(Saved data entries)

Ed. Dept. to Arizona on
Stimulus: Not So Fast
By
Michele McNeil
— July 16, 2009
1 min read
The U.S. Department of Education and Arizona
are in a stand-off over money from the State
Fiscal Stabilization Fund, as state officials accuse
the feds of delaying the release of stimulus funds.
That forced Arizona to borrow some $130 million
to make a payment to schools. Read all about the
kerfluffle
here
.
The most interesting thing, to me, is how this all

● **Task to carry out**
Reproduce the listing above line for line, changing nothing.

● **Output of the exercise**
Ed. Dept. to Arizona on
Stimulus: Not So Fast
By
Michele McNeil
— July 16, 2009
1 min read
The U.S. Department of Education and Arizona
are in a stand-off over money from the State
Fiscal Stabilization Fund, as state officials accuse
the feds of delaying the release of stimulus funds.
That forced Arizona to borrow some $130 million
to make a payment to schools. Read all about the
kerfluffle
here
.
The most interesting thing, to me, is how this all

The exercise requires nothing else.